== Exercise requirements ==
In the listing, find every line that has the string "lines" and copy it.

== Listed entries ==
──────────────────────────────

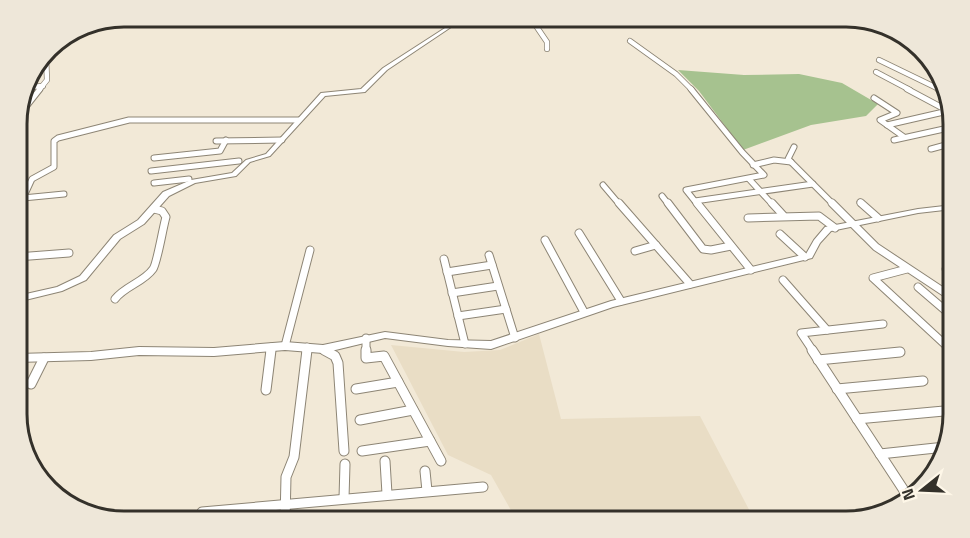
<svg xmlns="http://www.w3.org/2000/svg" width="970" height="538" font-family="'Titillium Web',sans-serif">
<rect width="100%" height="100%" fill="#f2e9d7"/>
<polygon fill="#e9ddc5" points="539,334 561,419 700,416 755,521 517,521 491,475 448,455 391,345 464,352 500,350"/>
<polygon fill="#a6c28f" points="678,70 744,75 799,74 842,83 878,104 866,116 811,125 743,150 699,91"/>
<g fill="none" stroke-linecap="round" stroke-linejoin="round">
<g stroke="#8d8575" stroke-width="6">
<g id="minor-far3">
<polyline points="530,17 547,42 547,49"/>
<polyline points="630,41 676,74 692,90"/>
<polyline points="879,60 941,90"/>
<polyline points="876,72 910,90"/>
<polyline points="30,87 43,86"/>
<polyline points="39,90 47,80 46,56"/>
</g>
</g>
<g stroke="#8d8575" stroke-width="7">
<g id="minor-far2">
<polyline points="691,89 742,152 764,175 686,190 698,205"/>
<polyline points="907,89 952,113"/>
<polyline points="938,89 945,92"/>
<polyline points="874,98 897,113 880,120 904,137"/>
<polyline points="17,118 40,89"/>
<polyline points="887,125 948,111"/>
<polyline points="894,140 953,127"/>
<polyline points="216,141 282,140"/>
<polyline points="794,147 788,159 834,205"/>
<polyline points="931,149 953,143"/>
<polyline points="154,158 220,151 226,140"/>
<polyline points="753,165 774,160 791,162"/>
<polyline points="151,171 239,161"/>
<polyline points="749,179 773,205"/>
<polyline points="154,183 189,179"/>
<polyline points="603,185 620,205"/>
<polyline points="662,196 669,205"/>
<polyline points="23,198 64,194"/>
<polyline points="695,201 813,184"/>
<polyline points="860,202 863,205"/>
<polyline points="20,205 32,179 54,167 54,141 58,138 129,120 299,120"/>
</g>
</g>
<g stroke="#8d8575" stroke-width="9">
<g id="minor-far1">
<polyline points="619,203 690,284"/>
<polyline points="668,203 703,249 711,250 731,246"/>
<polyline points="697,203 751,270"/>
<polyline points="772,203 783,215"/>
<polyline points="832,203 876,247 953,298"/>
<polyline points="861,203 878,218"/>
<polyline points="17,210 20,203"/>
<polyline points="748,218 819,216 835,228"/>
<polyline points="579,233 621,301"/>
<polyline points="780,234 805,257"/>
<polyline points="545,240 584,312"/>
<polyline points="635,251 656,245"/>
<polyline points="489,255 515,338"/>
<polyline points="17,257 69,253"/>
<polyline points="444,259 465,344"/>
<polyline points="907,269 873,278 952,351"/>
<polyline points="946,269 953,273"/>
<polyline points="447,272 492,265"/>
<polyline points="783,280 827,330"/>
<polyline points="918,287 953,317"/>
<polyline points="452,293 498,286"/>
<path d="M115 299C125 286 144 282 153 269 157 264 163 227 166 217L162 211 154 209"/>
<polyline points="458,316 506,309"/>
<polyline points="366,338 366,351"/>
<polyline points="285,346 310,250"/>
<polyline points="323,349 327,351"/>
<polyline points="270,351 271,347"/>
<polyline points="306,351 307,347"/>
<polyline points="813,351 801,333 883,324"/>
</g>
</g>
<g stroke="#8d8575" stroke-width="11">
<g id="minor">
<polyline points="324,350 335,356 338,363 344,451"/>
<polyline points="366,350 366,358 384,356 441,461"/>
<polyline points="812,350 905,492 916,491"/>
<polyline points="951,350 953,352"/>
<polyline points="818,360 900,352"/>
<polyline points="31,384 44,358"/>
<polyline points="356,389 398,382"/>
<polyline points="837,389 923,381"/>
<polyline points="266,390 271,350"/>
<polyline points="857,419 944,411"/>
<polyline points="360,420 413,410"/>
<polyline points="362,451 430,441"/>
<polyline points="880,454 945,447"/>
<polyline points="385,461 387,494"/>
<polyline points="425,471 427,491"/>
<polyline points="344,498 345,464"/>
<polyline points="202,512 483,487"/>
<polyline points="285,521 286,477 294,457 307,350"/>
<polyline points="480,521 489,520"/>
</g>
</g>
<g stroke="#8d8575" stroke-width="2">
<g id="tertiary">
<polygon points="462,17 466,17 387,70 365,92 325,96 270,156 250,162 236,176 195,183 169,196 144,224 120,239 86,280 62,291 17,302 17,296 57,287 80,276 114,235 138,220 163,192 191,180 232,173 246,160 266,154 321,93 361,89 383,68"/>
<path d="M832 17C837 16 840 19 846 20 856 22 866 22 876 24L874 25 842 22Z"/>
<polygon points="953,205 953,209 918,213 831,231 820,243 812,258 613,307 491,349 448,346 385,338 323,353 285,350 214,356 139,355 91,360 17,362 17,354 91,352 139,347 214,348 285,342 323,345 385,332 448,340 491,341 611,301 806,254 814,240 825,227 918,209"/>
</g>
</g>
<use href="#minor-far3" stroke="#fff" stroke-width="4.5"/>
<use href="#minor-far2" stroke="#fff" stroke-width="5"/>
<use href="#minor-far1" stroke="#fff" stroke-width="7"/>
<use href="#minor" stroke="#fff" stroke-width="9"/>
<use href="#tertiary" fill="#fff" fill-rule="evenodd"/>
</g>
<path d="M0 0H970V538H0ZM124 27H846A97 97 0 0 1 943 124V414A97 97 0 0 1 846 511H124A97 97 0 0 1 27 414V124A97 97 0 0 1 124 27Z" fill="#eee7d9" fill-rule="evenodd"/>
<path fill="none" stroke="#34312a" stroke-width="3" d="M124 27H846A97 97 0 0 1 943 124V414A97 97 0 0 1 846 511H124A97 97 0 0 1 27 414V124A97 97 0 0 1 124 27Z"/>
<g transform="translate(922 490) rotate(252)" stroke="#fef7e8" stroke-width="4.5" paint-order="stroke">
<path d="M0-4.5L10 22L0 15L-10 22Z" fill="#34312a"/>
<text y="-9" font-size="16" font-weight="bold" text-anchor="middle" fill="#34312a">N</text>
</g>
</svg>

──────────────────────────────

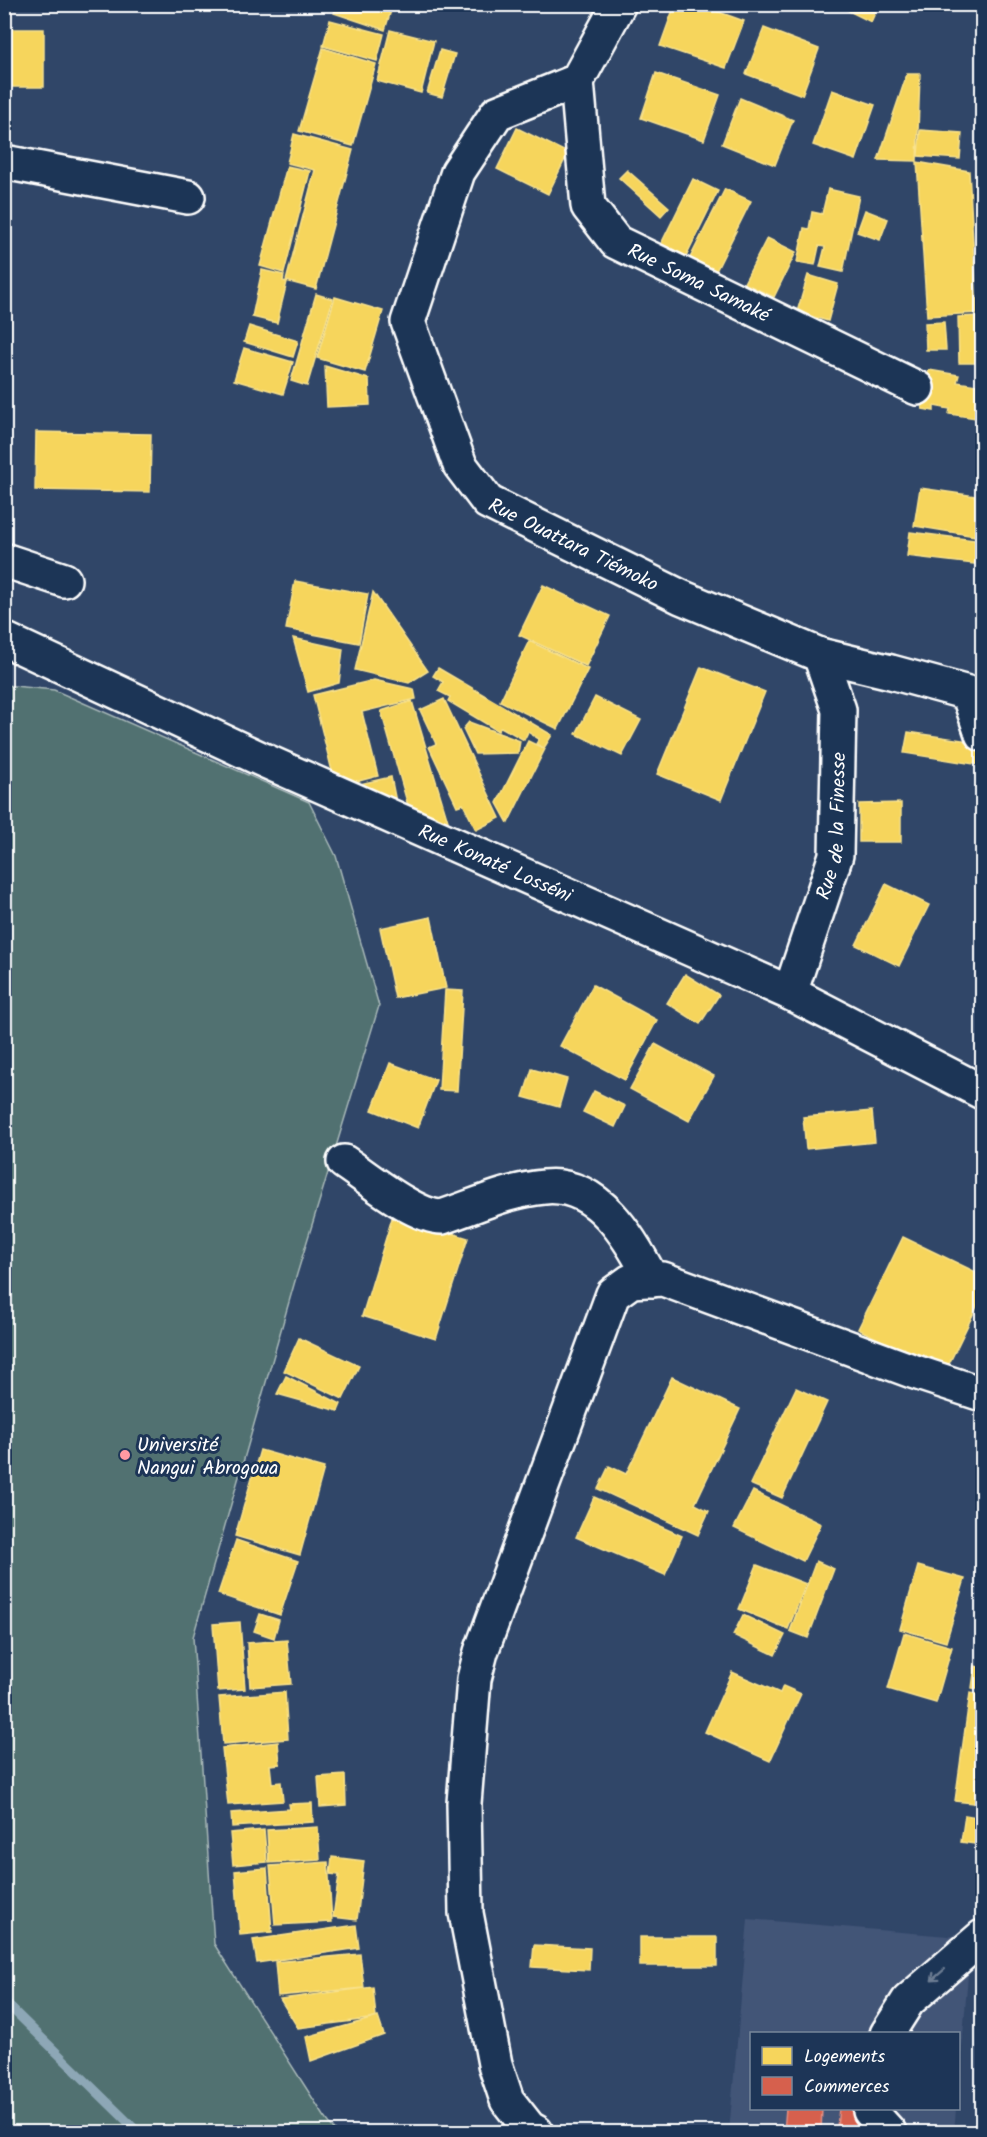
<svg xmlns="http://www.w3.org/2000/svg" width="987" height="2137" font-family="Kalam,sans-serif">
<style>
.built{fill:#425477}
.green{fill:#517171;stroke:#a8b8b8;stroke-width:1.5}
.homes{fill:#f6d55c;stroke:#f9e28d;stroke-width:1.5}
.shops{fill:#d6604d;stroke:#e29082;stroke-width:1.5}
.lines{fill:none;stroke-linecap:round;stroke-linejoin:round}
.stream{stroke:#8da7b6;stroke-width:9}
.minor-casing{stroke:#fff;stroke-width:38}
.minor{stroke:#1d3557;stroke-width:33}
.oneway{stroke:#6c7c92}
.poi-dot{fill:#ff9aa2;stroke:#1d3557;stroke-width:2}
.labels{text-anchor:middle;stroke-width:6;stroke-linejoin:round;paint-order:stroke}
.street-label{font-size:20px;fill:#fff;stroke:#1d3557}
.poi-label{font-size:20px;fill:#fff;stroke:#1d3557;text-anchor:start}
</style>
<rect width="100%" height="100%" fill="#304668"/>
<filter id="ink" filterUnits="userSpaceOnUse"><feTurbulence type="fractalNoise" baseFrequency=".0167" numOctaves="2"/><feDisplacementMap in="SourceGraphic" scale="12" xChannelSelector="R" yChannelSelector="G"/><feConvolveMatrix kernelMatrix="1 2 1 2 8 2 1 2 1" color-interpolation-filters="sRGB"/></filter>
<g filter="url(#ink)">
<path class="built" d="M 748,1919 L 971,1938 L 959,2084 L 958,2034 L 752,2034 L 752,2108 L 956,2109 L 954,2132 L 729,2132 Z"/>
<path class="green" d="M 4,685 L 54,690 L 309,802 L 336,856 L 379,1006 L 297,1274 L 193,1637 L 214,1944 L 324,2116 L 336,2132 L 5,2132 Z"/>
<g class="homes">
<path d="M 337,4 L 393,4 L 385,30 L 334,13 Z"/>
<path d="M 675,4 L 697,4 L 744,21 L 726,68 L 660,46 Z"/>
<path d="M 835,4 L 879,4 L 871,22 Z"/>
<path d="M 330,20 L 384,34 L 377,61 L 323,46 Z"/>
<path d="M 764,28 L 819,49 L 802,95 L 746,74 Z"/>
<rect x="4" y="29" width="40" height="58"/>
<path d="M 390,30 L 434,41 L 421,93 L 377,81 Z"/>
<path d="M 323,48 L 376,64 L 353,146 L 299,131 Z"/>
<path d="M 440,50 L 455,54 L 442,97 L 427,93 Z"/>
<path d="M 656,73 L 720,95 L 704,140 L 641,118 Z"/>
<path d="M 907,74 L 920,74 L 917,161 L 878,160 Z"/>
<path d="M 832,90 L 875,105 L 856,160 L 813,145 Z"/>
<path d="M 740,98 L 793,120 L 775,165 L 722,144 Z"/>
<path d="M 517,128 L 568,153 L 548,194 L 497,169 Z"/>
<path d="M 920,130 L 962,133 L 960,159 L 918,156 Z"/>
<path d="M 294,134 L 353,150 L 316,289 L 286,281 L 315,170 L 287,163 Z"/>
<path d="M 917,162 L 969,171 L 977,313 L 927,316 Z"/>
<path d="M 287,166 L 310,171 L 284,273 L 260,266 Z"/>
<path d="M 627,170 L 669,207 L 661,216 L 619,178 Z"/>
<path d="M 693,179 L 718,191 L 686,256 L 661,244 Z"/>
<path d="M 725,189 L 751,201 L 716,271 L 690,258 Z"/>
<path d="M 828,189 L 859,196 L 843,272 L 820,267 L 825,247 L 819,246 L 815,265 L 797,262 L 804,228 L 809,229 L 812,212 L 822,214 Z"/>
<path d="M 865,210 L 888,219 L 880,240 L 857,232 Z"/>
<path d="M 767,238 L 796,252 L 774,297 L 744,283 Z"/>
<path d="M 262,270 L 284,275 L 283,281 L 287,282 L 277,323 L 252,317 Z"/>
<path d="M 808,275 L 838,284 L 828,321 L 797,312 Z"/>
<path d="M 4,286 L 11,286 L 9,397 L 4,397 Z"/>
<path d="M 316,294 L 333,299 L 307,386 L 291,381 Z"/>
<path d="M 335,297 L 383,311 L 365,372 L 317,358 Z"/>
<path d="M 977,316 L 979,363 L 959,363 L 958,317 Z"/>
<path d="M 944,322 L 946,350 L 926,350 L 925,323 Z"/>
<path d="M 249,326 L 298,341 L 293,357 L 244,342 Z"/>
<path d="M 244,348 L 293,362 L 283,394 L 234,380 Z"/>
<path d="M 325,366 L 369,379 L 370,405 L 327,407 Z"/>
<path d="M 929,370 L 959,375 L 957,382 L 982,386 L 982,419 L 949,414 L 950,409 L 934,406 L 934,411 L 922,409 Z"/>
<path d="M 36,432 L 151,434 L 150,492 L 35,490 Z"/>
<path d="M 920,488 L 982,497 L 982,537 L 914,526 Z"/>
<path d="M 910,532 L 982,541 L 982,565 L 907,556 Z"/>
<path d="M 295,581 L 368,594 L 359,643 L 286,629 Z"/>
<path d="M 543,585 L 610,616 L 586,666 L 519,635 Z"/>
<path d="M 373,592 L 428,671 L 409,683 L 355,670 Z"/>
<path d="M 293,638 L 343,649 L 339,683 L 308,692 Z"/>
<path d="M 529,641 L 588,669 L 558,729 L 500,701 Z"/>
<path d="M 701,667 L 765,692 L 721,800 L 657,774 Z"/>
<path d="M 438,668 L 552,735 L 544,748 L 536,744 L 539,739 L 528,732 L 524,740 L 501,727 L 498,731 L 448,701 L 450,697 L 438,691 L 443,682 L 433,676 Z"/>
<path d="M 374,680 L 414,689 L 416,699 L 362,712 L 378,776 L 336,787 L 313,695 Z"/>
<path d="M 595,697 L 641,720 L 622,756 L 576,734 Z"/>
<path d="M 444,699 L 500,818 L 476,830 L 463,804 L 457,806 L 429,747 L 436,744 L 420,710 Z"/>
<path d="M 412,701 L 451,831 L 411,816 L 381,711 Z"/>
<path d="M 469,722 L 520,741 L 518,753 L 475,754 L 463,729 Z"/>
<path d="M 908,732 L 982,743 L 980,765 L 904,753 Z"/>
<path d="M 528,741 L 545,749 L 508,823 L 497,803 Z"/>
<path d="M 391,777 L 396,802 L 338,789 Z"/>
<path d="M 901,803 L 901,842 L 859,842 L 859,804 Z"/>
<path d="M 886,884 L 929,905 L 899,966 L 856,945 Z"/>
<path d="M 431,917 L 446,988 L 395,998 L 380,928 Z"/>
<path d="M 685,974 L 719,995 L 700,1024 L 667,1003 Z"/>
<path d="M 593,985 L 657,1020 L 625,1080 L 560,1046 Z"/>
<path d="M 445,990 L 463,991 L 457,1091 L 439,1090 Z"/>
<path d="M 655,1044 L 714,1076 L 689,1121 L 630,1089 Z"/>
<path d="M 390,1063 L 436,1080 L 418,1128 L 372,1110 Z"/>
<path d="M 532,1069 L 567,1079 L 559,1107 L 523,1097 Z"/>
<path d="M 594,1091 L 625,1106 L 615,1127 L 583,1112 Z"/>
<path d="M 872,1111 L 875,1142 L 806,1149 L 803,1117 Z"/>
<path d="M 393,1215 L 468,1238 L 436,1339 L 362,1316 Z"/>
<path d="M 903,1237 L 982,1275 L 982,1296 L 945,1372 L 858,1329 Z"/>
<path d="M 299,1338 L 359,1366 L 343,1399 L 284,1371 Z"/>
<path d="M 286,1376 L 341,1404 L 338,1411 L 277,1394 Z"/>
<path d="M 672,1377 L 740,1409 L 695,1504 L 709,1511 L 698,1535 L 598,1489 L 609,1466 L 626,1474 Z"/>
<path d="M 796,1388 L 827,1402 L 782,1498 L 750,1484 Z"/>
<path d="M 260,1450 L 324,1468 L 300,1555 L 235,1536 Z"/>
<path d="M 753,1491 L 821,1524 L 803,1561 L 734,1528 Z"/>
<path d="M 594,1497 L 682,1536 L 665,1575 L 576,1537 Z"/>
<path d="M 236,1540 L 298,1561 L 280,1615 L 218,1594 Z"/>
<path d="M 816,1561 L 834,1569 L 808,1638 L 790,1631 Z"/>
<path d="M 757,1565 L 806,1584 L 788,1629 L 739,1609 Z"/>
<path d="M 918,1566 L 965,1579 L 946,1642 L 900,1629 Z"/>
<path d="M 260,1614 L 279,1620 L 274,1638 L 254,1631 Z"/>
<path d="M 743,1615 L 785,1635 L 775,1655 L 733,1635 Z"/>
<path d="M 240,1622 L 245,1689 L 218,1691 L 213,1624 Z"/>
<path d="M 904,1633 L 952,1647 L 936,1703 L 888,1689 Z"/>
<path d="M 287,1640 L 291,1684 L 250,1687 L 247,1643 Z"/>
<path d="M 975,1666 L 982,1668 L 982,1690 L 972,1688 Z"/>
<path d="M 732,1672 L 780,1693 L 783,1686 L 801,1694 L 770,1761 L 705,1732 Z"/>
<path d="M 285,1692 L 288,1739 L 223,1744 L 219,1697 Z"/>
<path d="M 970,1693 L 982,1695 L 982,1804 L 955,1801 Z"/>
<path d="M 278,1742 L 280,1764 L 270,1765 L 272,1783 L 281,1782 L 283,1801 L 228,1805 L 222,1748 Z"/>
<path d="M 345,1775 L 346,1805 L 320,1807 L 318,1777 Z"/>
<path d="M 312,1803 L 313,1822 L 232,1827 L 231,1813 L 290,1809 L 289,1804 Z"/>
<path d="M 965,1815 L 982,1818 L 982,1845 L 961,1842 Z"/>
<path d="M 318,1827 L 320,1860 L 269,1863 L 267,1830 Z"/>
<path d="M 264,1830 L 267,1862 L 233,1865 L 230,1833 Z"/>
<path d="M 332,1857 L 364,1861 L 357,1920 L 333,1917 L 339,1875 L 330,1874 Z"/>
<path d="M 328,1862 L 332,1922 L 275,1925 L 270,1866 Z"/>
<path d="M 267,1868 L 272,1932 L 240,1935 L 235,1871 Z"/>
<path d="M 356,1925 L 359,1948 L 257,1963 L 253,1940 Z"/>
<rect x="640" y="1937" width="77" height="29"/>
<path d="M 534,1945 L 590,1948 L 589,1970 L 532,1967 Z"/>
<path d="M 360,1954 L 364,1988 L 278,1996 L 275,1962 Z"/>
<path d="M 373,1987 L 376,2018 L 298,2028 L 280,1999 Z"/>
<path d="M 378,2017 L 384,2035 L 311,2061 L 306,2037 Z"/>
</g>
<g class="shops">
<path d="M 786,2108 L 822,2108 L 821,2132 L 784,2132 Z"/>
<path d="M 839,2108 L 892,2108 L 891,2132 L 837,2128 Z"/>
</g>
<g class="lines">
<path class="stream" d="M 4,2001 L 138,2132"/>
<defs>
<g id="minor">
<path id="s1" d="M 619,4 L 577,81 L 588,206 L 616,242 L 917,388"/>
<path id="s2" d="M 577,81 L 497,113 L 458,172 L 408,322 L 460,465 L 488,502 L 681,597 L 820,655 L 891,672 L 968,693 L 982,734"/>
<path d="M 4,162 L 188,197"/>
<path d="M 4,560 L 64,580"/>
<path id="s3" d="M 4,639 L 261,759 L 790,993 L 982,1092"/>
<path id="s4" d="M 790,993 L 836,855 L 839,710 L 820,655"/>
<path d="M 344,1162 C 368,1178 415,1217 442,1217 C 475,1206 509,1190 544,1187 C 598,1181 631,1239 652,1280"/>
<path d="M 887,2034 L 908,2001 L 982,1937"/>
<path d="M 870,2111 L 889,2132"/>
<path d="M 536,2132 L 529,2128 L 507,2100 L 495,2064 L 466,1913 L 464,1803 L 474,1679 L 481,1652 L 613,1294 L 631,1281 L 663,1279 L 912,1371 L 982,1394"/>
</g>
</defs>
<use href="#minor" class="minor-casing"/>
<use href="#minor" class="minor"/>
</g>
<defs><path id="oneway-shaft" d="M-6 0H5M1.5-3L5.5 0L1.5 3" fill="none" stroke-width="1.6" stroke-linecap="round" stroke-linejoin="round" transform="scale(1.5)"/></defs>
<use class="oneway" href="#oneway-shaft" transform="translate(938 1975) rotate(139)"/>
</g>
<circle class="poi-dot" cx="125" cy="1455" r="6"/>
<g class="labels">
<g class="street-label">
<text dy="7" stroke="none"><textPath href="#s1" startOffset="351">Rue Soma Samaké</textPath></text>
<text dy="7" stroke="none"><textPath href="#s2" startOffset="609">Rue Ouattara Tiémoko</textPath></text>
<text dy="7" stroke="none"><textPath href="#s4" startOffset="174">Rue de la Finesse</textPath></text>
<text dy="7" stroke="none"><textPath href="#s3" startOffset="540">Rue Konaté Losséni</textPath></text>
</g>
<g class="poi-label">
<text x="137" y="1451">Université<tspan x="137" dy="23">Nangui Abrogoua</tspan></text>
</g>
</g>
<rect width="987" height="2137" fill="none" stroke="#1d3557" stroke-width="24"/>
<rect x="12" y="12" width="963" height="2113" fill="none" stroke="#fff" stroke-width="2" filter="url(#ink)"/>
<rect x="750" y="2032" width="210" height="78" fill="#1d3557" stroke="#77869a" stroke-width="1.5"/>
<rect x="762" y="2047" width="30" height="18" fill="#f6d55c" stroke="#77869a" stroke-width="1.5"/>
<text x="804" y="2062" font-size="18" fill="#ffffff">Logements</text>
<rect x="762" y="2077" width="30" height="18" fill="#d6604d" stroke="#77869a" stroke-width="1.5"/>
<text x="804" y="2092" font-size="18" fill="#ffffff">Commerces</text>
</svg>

──────────────────────────────

== Reply to the task ==
.lines{fill:none;stroke-linecap:round;stroke-linejoin:round}
<g class="lines">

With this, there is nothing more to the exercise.